== THE TASK ==
For this exercise, repeat exactly the lines below starting at the line holding "Obserwacja dyrektora" and ending at the line holding "ZACHODNIOPOMORSKIEGO", both included, with no extra lines and no pictures.

______

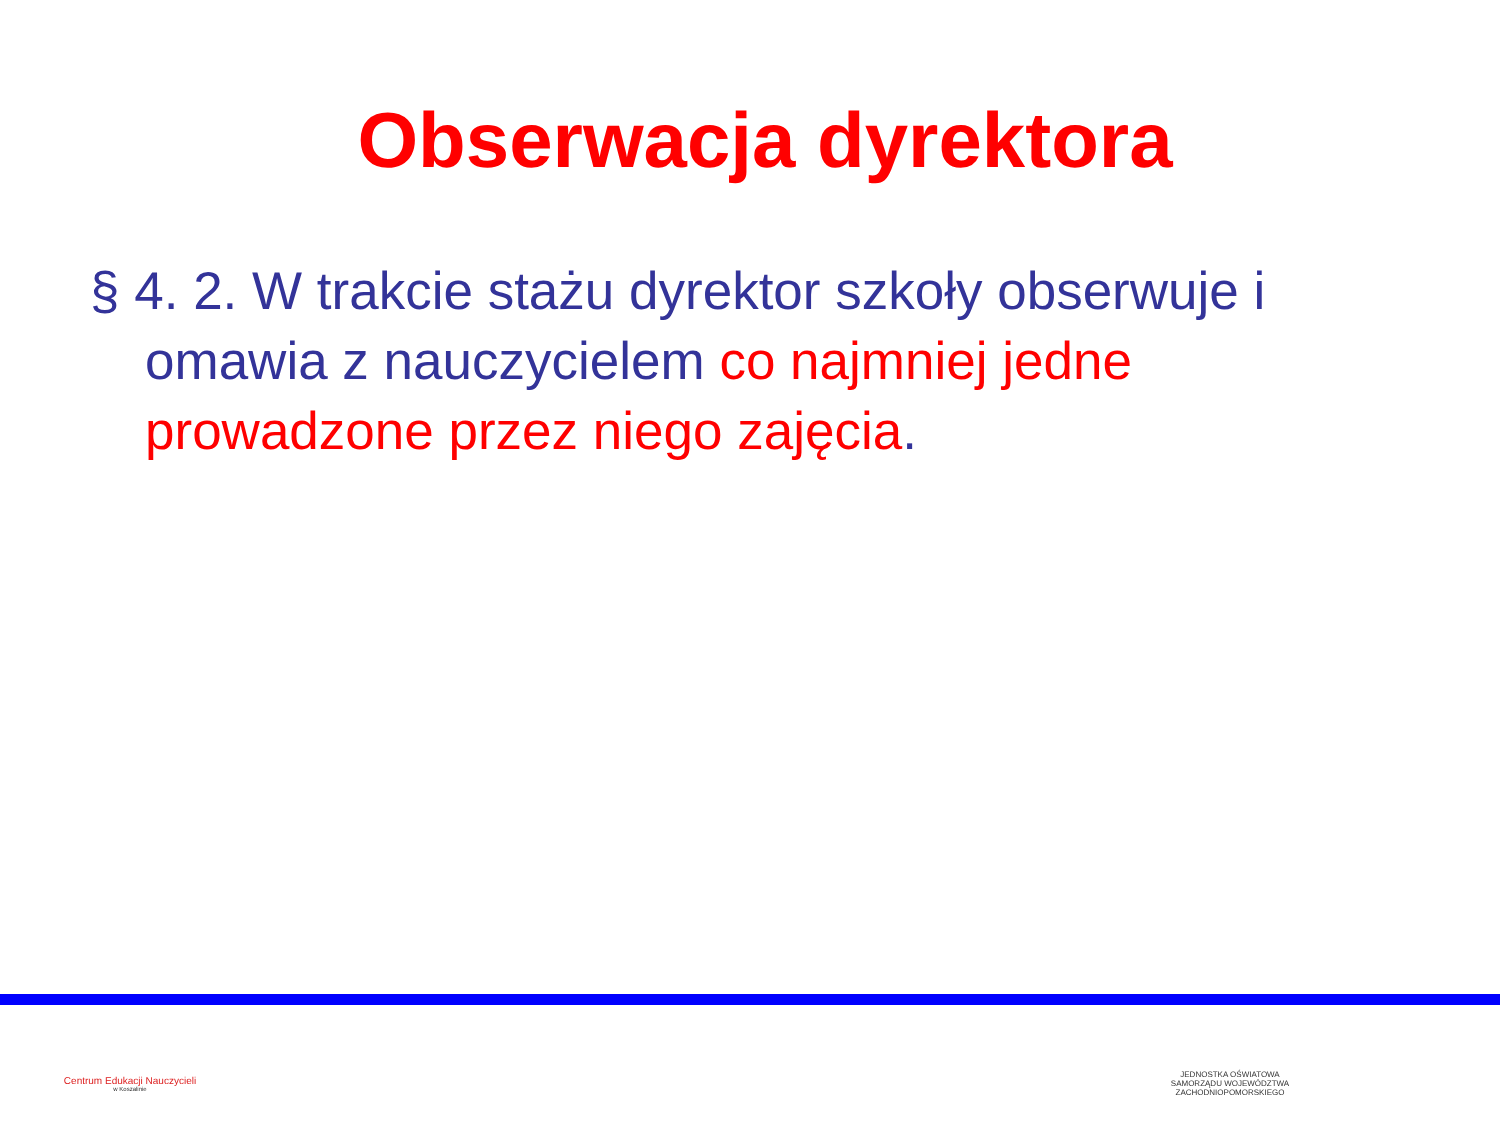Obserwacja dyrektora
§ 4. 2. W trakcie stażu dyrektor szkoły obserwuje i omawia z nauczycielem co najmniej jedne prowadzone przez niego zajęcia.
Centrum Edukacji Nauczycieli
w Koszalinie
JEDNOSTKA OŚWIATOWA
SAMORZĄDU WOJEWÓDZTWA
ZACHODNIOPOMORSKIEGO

______

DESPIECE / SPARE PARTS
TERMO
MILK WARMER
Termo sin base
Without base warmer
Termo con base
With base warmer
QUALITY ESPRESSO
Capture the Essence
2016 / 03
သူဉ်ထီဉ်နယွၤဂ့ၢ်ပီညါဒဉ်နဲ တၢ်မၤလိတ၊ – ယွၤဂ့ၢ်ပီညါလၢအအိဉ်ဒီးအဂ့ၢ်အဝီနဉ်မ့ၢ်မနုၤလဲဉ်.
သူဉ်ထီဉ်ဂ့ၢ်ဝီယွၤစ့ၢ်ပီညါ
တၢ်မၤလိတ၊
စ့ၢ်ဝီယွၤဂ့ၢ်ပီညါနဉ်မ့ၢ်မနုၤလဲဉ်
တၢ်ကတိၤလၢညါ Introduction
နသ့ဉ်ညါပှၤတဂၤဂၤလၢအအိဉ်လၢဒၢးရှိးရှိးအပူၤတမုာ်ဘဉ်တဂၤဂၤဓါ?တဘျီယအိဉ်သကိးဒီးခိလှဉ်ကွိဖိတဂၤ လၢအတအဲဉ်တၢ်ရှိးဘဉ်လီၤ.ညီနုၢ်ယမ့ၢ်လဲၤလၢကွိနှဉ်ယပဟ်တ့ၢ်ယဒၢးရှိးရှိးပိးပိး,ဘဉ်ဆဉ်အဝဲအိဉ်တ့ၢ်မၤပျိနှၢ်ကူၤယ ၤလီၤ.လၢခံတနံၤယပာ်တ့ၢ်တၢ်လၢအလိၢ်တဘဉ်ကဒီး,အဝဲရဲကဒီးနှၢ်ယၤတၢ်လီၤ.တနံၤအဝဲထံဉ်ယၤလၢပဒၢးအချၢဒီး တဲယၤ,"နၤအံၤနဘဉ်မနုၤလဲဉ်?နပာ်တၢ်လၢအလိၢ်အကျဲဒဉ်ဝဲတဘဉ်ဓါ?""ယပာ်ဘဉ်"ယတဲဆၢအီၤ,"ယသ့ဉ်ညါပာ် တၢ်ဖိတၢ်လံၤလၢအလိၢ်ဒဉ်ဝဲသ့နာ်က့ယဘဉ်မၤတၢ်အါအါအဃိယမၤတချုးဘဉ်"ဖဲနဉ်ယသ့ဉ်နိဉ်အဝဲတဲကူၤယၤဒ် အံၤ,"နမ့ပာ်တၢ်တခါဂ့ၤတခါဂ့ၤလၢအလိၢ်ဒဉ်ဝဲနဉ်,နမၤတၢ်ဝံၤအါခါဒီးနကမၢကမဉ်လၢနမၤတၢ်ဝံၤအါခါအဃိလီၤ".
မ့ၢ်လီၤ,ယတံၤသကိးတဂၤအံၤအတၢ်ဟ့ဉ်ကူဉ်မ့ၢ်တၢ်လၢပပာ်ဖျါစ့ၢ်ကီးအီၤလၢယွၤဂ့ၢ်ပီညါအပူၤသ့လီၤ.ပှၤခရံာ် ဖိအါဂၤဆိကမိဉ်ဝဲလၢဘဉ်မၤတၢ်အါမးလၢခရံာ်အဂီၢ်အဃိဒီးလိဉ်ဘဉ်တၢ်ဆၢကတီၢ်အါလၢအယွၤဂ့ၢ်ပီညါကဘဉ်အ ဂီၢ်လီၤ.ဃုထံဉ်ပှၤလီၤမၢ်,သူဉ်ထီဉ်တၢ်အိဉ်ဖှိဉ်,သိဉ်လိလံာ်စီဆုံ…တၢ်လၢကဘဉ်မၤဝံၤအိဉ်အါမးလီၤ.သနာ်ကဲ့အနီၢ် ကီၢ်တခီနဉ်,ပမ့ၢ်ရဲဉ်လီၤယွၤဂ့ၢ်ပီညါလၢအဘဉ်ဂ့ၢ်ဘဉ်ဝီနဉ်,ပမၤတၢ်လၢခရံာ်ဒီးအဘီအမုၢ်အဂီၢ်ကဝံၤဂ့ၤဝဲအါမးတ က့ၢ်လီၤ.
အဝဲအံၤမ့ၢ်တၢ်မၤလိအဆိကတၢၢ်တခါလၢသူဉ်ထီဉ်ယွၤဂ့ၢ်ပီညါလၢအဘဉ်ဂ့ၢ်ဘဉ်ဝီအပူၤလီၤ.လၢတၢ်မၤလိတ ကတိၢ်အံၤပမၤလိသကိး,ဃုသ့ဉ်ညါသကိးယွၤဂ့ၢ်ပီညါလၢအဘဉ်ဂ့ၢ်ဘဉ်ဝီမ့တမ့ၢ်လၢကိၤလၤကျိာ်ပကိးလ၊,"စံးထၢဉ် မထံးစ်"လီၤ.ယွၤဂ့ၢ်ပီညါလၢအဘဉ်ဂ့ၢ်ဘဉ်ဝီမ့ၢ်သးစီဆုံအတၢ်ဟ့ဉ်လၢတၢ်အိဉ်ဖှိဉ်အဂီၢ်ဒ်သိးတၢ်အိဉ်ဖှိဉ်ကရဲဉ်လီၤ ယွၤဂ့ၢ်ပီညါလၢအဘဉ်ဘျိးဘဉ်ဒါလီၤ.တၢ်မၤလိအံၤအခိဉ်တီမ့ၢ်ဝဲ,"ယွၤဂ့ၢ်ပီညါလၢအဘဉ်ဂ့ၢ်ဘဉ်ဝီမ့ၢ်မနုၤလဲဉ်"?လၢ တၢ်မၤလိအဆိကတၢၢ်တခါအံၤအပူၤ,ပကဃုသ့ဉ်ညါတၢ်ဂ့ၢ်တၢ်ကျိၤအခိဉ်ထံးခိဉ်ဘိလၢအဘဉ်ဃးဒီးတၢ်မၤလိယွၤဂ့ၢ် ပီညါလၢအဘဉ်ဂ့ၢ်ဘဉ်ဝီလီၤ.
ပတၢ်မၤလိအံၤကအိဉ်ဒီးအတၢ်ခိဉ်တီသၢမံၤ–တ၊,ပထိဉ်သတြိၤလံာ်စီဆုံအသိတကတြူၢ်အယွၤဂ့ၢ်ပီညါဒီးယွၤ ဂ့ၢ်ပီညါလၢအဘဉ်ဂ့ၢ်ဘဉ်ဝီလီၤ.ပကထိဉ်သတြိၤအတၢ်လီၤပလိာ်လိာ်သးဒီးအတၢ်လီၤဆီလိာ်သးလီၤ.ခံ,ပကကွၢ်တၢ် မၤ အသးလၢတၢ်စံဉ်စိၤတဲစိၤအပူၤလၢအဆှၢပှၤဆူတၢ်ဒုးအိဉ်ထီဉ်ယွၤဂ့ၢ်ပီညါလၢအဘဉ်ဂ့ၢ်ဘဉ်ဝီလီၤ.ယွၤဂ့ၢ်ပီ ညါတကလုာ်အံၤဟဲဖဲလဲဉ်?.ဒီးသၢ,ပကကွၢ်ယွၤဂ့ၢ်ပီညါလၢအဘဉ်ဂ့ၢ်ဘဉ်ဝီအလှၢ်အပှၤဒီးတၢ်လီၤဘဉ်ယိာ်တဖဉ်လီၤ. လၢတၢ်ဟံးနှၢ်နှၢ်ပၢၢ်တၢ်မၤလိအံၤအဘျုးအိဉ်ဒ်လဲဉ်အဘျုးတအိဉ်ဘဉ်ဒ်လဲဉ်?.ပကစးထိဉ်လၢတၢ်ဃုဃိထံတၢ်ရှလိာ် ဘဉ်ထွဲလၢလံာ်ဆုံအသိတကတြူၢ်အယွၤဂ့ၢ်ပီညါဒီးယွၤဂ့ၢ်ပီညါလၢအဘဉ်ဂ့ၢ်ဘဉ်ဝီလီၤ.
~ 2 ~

______

== WRITTEN SOLUTION ==
Obserwacja dyrektora
§ 4. 2. W trakcie stażu dyrektor szkoły obserwuje i omawia z nauczycielem co najmniej jedne prowadzone przez niego zajęcia.
Centrum Edukacji Nauczycieli
w Koszalinie
JEDNOSTKA OŚWIATOWA
SAMORZĄDU WOJEWÓDZTWA
ZACHODNIOPOMORSKIEGO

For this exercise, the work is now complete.